═════ ESTRATTI DELLE VOCI ═════

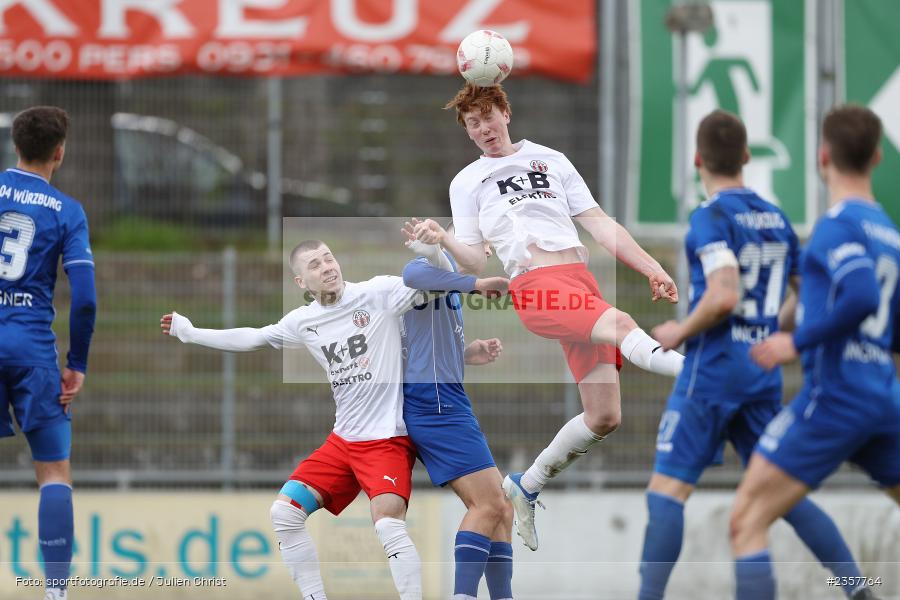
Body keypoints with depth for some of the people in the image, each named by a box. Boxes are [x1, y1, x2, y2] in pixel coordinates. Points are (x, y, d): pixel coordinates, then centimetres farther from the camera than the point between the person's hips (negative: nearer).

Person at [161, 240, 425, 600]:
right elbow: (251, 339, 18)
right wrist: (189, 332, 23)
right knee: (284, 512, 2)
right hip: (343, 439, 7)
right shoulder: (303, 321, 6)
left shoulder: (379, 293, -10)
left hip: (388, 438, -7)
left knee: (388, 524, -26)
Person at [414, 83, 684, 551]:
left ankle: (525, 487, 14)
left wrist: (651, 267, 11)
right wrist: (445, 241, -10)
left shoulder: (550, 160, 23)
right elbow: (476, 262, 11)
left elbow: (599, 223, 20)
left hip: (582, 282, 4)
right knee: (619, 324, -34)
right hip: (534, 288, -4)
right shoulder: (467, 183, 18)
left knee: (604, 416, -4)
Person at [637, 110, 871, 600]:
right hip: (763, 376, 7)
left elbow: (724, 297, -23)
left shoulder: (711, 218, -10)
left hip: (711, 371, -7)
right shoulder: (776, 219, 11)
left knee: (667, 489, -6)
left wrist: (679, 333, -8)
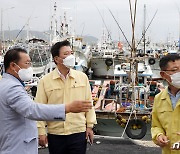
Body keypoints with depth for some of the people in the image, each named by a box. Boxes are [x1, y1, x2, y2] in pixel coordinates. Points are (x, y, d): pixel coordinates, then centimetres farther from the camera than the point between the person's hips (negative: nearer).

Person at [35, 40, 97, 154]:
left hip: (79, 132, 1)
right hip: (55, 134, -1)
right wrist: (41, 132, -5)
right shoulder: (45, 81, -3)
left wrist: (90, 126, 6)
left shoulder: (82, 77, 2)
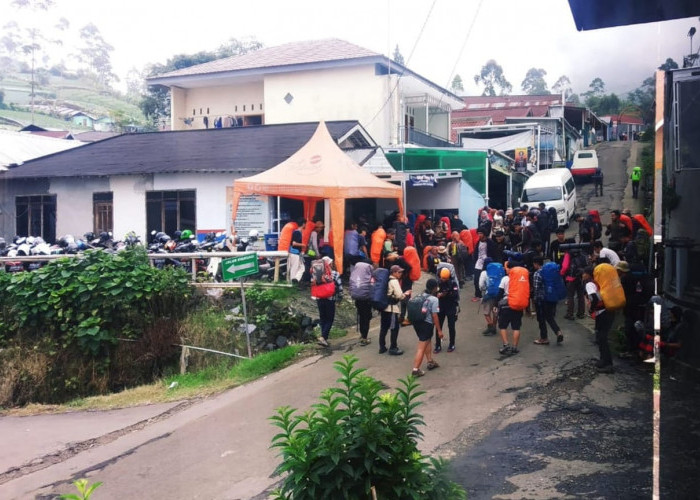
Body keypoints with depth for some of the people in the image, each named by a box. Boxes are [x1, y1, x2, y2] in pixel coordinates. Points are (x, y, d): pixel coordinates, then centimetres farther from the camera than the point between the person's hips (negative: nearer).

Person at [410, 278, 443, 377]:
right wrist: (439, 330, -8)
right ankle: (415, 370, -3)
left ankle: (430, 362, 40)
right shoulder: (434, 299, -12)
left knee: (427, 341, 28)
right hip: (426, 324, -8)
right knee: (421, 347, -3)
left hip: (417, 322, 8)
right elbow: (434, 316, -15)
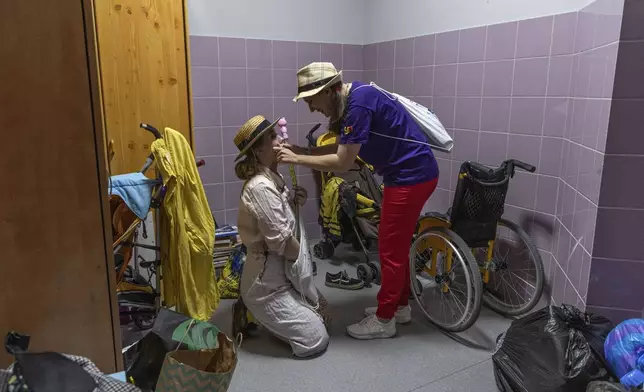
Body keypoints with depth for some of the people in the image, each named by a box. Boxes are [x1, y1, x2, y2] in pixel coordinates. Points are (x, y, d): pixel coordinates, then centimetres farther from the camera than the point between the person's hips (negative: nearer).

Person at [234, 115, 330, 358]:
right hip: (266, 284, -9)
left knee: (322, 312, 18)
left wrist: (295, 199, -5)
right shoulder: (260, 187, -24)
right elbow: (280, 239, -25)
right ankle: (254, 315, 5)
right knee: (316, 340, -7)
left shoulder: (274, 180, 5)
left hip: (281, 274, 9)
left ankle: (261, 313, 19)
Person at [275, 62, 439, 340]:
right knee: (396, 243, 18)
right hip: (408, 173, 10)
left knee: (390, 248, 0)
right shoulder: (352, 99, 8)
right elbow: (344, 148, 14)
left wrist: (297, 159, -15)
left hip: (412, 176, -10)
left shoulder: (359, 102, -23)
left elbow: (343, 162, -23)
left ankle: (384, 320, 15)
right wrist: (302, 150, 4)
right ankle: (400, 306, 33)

═════
═════ ESTRATTI DELLE VOCI ═════

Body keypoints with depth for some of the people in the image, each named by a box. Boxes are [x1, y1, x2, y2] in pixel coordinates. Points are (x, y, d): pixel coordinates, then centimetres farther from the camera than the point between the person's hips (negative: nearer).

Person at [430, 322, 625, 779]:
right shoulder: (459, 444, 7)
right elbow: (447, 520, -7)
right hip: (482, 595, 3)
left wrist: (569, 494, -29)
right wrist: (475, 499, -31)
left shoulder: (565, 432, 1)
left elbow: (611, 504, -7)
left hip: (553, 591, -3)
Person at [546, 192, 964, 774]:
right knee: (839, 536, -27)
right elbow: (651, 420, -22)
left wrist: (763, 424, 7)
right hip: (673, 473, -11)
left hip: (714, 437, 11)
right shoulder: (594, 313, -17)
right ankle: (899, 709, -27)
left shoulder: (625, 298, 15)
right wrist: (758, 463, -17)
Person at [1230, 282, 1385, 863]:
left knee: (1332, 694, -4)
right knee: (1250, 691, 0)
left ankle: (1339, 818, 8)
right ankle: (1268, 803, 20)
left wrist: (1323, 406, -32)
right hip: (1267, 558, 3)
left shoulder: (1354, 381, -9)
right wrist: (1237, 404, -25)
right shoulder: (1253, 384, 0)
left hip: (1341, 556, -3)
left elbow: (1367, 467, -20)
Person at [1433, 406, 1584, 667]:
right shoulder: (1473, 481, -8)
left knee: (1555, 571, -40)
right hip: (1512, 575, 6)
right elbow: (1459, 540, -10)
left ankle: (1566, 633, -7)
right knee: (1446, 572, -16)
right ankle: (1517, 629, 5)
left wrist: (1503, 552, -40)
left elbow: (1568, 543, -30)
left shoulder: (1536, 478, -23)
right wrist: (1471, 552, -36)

═════
═════ ESTRATTI DELLE VOCI ═════

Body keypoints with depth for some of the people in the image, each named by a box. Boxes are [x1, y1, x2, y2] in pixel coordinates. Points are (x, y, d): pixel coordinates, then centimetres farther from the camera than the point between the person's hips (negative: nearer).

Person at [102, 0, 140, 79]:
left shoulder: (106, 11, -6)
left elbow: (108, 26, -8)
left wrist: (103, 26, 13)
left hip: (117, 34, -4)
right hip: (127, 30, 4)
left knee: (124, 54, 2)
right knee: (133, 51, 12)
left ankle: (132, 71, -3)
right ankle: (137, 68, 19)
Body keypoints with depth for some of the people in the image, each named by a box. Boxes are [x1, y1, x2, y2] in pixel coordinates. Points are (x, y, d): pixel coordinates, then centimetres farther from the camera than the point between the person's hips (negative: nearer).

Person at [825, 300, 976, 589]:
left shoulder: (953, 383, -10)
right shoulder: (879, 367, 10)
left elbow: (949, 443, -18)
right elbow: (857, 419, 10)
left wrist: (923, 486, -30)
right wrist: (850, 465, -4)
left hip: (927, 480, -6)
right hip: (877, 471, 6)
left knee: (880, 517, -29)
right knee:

═════

*CONSEGNA:* Puoi aggiornare le righe dalla riga che contiene "right hip: (343, 439, 7)" fino a quella che contiene "left elbow: (599, 223, 20)", sostituendo "Person" con "Subject" e lasciando tutto il resto invariato?

*RISULTATO:*
right hip: (343, 439, 7)
right shoulder: (303, 321, 6)
left shoulder: (379, 293, -10)
left hip: (388, 438, -7)
left knee: (388, 524, -26)
Subject at [414, 83, 684, 551]:
left ankle: (525, 487, 14)
left wrist: (651, 267, 11)
right wrist: (445, 241, -10)
left shoulder: (550, 160, 23)
right elbow: (476, 262, 11)
left elbow: (599, 223, 20)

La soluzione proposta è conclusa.